Identifying Personality Types
Taking the time to understand your coworkers and team members will give you much better insight into what motivates them, as well as their strengths, weaknesses and working styles. You may be able to explore this through simple observation and a conversation or two with the people around you, but for a deeper and more objective look, personality assessments are a great option. Some common tools and tests for identifying personality types are the DiSC assessment, which we use here at AAC, and the Myers-Briggs Type Indicator®.
No matter what kind of assessment you use, understanding the traits and different mixes in each person will help you better manage your team and align strengths with the overall project goals. While I want to make it clear that I am not an expert of any kind on personality types, I have noticed a few general “trends”, and ways to bring out the best in each one. These four types are: go-getters, supporting cast, collaborators and deliberators.
The go-getters are some of your most driven workers. They tend to be determined to push forward and get things done, and they’re always looking for new challenges and the next goal to achieve. This drive often pushes them to be bold, and they can be a good source of new ideas.

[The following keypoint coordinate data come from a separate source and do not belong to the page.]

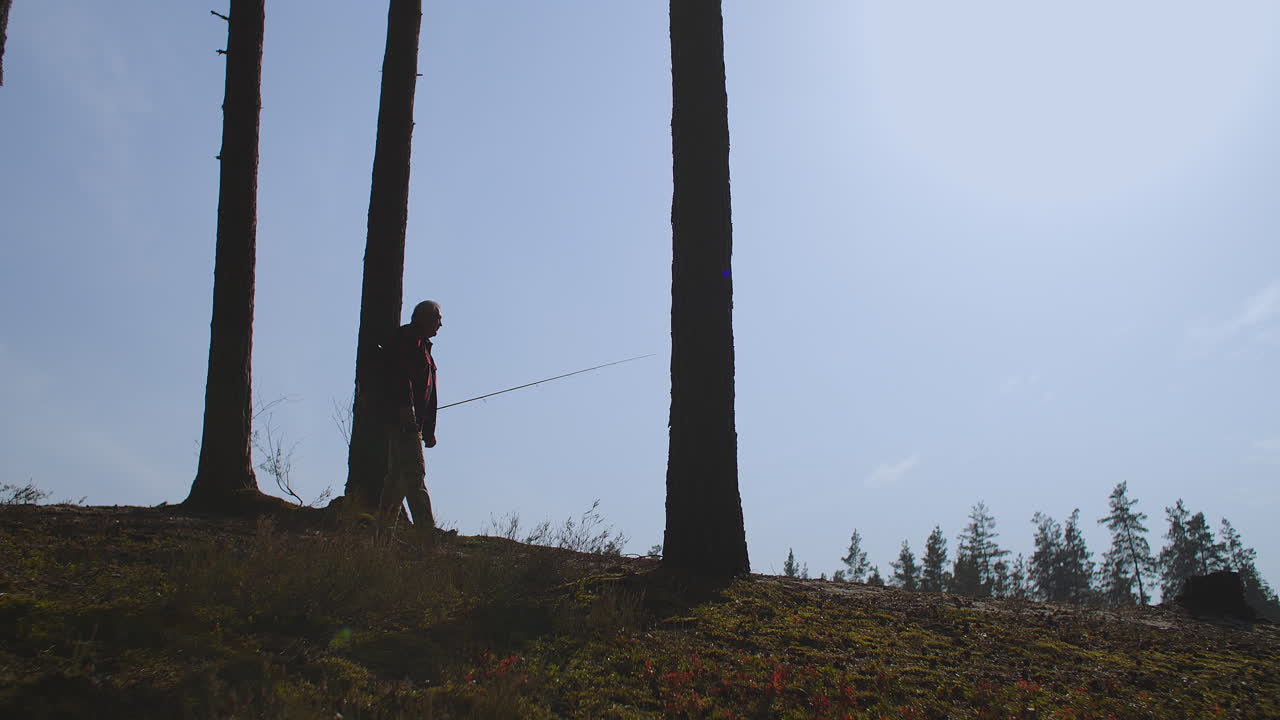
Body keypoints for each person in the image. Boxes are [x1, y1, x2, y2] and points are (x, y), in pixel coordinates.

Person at [380, 300, 443, 535]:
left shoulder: (424, 346)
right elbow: (400, 374)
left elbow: (429, 394)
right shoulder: (408, 339)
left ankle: (381, 538)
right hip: (404, 421)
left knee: (396, 482)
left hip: (413, 422)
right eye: (437, 318)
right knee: (415, 474)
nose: (440, 324)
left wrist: (428, 431)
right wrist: (406, 408)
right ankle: (427, 533)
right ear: (424, 318)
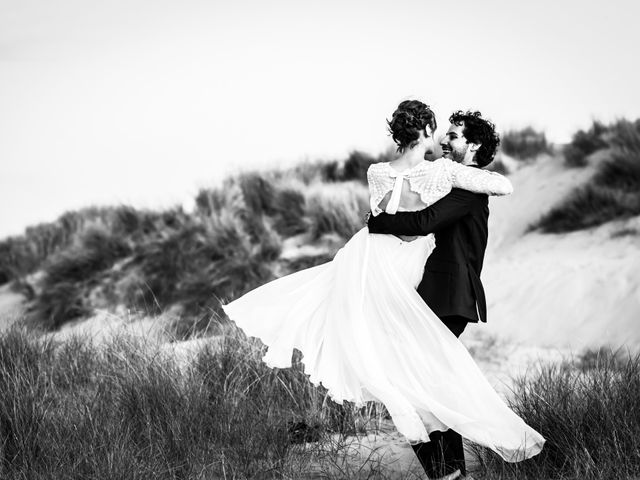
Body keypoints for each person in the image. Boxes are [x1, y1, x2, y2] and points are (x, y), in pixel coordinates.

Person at [223, 100, 544, 480]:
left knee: (422, 382)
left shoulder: (442, 179)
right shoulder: (441, 174)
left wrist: (377, 222)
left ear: (472, 147)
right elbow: (426, 215)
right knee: (421, 380)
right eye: (442, 132)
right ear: (424, 131)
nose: (444, 140)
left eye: (453, 136)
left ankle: (449, 471)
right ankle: (450, 473)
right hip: (410, 285)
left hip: (434, 289)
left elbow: (426, 220)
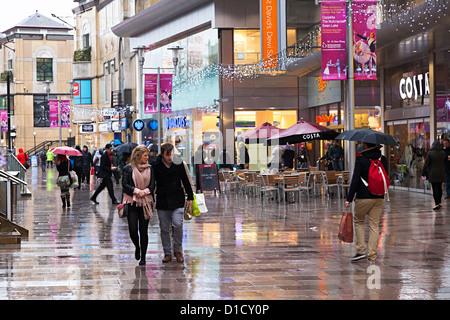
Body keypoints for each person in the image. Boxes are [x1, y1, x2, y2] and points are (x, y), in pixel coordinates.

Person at [345, 143, 388, 263]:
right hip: (379, 196)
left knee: (359, 222)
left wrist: (349, 198)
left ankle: (361, 250)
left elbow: (355, 179)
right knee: (374, 225)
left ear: (365, 145)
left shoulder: (361, 159)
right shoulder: (382, 159)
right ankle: (372, 255)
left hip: (363, 197)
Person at [151, 143, 194, 264]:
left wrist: (190, 196)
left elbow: (185, 180)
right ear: (162, 154)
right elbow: (152, 182)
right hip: (163, 200)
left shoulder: (178, 163)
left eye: (171, 154)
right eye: (167, 155)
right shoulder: (156, 165)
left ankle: (178, 250)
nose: (169, 157)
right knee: (164, 228)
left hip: (177, 199)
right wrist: (151, 197)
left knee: (177, 224)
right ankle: (167, 252)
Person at [122, 146, 155, 266]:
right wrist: (136, 191)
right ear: (138, 156)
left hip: (146, 202)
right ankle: (137, 246)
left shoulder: (150, 168)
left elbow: (153, 185)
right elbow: (124, 184)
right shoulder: (128, 168)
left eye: (147, 155)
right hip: (132, 201)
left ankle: (143, 257)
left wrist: (144, 192)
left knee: (143, 230)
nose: (147, 157)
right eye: (145, 155)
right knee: (132, 229)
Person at [422, 141, 446, 210]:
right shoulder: (442, 153)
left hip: (433, 173)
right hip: (441, 172)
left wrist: (423, 172)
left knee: (435, 188)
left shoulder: (430, 153)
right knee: (439, 187)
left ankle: (436, 203)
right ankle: (439, 202)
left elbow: (426, 164)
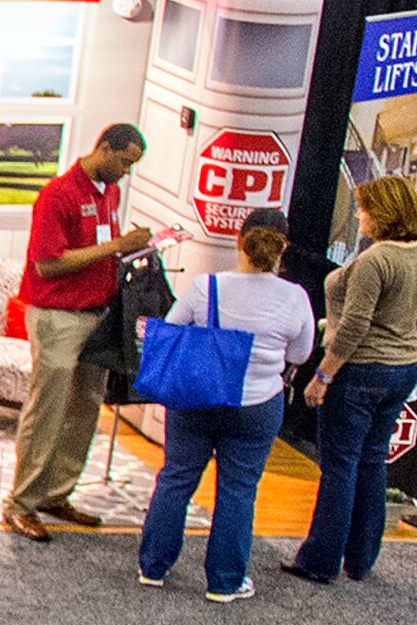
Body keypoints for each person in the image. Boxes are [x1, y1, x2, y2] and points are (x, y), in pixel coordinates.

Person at [136, 209, 318, 601]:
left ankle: (153, 567)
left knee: (176, 478)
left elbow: (172, 328)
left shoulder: (207, 287)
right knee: (238, 490)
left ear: (240, 241)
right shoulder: (295, 297)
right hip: (257, 404)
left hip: (197, 398)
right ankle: (224, 581)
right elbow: (300, 354)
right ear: (283, 248)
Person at [2, 122, 160, 543]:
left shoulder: (110, 193)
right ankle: (21, 503)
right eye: (124, 161)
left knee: (84, 408)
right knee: (48, 409)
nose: (126, 171)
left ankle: (56, 493)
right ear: (104, 148)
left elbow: (100, 251)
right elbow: (48, 264)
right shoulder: (58, 194)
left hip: (97, 315)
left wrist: (132, 250)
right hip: (58, 316)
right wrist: (116, 247)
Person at [289, 174, 417, 585]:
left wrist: (323, 374)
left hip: (362, 371)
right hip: (404, 367)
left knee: (339, 466)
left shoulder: (376, 260)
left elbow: (355, 325)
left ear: (382, 213)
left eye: (364, 208)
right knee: (372, 461)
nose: (358, 215)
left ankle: (320, 560)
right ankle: (360, 558)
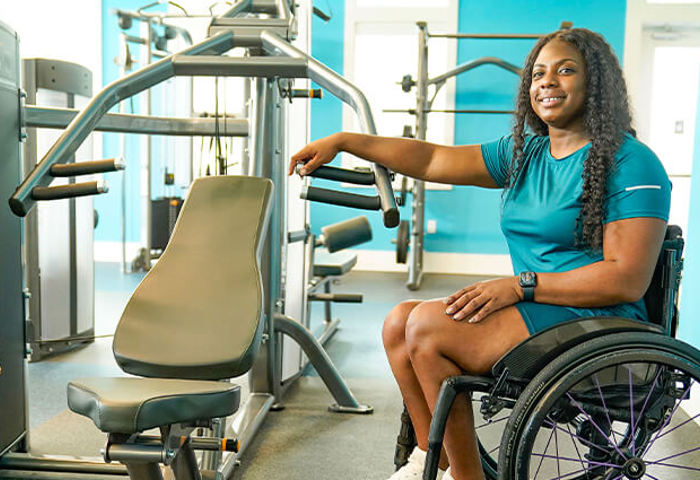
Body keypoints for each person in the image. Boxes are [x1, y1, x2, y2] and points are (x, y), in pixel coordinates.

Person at [288, 28, 671, 480]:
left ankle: (463, 477)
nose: (547, 82)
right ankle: (434, 460)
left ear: (597, 85)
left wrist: (520, 285)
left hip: (600, 321)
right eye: (539, 73)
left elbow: (625, 278)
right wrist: (348, 140)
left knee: (429, 329)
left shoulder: (632, 162)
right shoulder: (527, 153)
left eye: (566, 70)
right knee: (398, 323)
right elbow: (432, 160)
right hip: (545, 309)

They will be the engine of your project, and you should use them as such.
Go-getters also tend to be hyper-focused and results-oriented. To connect with them, you’ll need to be a little forward-thinking too, and have the next steps mapped out so they don’t get frustrated or bored. They’re probably not the most patient people on your team, and you might have to prepare for some confrontation (without any hard feelings) to reel them in. But they’re purposeful, and will make sure things keep moving in the right direction.

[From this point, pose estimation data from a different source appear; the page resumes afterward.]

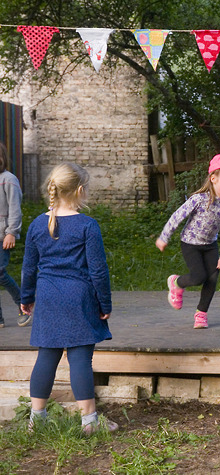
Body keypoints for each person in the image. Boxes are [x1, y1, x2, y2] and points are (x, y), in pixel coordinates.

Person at [21, 163, 117, 434]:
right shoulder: (88, 225)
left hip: (48, 298)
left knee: (46, 358)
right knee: (80, 360)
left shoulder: (37, 225)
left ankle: (35, 421)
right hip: (80, 300)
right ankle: (90, 423)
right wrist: (105, 303)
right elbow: (98, 270)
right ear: (79, 191)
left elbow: (29, 268)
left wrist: (27, 297)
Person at [156, 154, 220, 329]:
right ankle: (176, 282)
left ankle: (201, 314)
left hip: (210, 245)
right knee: (198, 277)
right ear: (213, 178)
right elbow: (177, 216)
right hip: (190, 243)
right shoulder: (199, 199)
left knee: (212, 279)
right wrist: (164, 237)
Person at [0, 143, 31, 328]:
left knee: (0, 273)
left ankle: (23, 305)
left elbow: (15, 208)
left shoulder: (8, 179)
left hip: (2, 235)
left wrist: (12, 232)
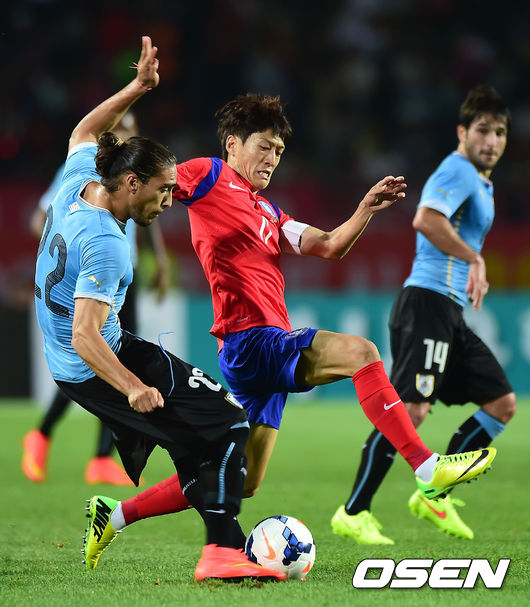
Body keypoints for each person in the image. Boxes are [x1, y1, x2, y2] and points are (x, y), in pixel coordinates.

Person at [82, 92, 498, 570]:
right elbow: (159, 181)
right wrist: (110, 195)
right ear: (232, 144)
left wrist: (365, 208)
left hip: (258, 349)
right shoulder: (210, 174)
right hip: (251, 339)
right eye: (264, 146)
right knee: (361, 353)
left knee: (242, 480)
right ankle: (426, 467)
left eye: (278, 151)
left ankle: (114, 515)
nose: (272, 158)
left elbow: (329, 245)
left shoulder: (269, 212)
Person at [35, 36, 285, 583]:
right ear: (131, 183)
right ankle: (221, 552)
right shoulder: (107, 243)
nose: (170, 202)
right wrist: (132, 387)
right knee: (228, 424)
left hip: (78, 361)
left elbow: (83, 131)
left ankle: (198, 539)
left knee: (201, 440)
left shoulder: (80, 180)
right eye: (164, 191)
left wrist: (138, 87)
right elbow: (85, 335)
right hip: (95, 364)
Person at [332, 84, 516, 544]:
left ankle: (435, 496)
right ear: (462, 132)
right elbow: (426, 219)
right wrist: (474, 258)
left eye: (499, 133)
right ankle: (353, 512)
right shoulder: (457, 170)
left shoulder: (482, 181)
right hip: (427, 304)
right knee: (410, 411)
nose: (491, 141)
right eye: (483, 130)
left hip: (449, 312)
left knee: (501, 404)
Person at [22, 112, 170, 486]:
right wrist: (68, 254)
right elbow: (42, 218)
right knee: (96, 358)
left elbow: (145, 218)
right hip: (89, 278)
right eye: (121, 130)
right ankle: (42, 434)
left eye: (132, 131)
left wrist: (160, 258)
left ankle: (101, 459)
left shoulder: (135, 179)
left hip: (121, 274)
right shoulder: (85, 171)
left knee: (113, 359)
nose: (127, 136)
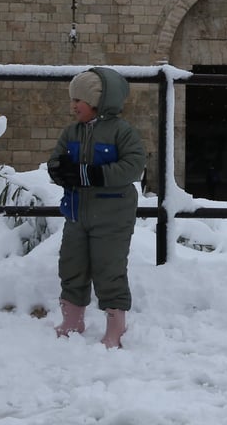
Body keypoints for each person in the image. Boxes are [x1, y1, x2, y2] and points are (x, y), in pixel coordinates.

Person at [46, 67, 147, 348]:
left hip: (112, 216)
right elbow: (55, 161)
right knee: (71, 264)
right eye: (73, 100)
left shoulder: (121, 132)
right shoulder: (71, 133)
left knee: (109, 268)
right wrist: (60, 172)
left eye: (79, 100)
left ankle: (116, 325)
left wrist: (94, 174)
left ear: (98, 102)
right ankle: (72, 319)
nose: (73, 106)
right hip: (77, 213)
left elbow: (133, 165)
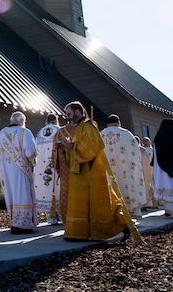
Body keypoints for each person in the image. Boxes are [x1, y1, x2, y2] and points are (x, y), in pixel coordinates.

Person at [58, 101, 129, 241]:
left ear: (77, 112)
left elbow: (94, 145)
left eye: (69, 113)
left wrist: (72, 146)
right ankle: (78, 232)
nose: (67, 117)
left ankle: (120, 225)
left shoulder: (88, 126)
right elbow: (77, 146)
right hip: (80, 171)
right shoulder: (79, 127)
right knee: (79, 202)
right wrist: (66, 148)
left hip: (90, 172)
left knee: (98, 202)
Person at [0, 111, 38, 234]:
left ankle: (14, 222)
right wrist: (34, 160)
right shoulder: (25, 132)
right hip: (21, 169)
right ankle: (23, 224)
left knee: (12, 194)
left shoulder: (0, 134)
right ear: (22, 121)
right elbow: (30, 152)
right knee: (23, 194)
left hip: (7, 172)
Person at [100, 114, 147, 219]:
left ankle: (113, 215)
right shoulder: (126, 134)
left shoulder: (101, 135)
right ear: (119, 122)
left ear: (107, 124)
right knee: (128, 186)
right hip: (125, 171)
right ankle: (131, 211)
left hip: (108, 171)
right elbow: (135, 153)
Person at [33, 114, 65, 225]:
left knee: (47, 189)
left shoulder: (40, 132)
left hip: (42, 166)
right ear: (56, 121)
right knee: (59, 187)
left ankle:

Your supporters are workers that might appear to be opposite of the go-getters. They’re usually a lot more relaxed, though still focused. They aren’t the best multi-taskers, but are really good at helping others and getting things done in a supporting role. You’ll probably find that they don’t do well with shifting priorities, and will perform much better when clear expectations are set.
Supporters tend to thrive in that type of clear-cut environment, especially when shown appreciation for their hard work, so that’s important to remember for this group. They also tend to be really encouraging and patient with others, and they don’t like to offend anyone or upset the status quo. They may need some extra coaxing to try new things or bring forward a bold idea.
For this type of worker, collaborating with others and working collectively in harmony to achieve a goal comes naturally. They tend to be very enthusiastic and optimistic, and are really good at motivating and persuading others because of their positivity. If you need some extra leverage in getting buy-in from your team as a whole, this type of person will probably be able to help.
Because they tend to work really well with others, they value everyone’s opinions and want those opinions to have a chance to be heard. This can sometimes make it hard for them to focus on a clear direction and stay organized, so keep that in mind when working with them. They also tend to fear disapproval (although, don’t we all?), so some extra encouragement to make them feel valued can go a really long way.
Deliberators are some of your most thorough workers. They are cautious and tactful; it shouldn’t surprise you to see them questioning the status quo or wanting more details to verify a decision or plan of action. They have a desire to get work done at a really high quality, but sometimes this can slow down the process, because they would rather have it done right than done quickly.
If you assign a task to this personality type, you can be sure it’ll be checked for absolute accuracy and that all bases will be covered. But you might have to give them an extra push to get them to hit a deadline or make a final decision. They also don’t like to delegate, so if you know you have a person on your team like this, then make sure they’re not drowning under their workload.
Think Outside the Box
Like I said at the start, these four types of workers are just trends that I’ve noticed, and are not meant to serve as any official metric or assessment. It’s also worth noting that people aren’t limited to just one type; although they may have several strong traits from one type, each individual is often a mix of traits drawn from different personality types.
As important as it is to understand people’s personalities, you also want to be wary of labeling them and placing them in a box. People can change, and some react differently in different situations, especially uncomfortable ones. Taking into account how your team responds in different settings, and what their strengths and weaknesses are, you’ll be able to get a much better feel for their personality and how you can bring out the best in each of them as their project manager.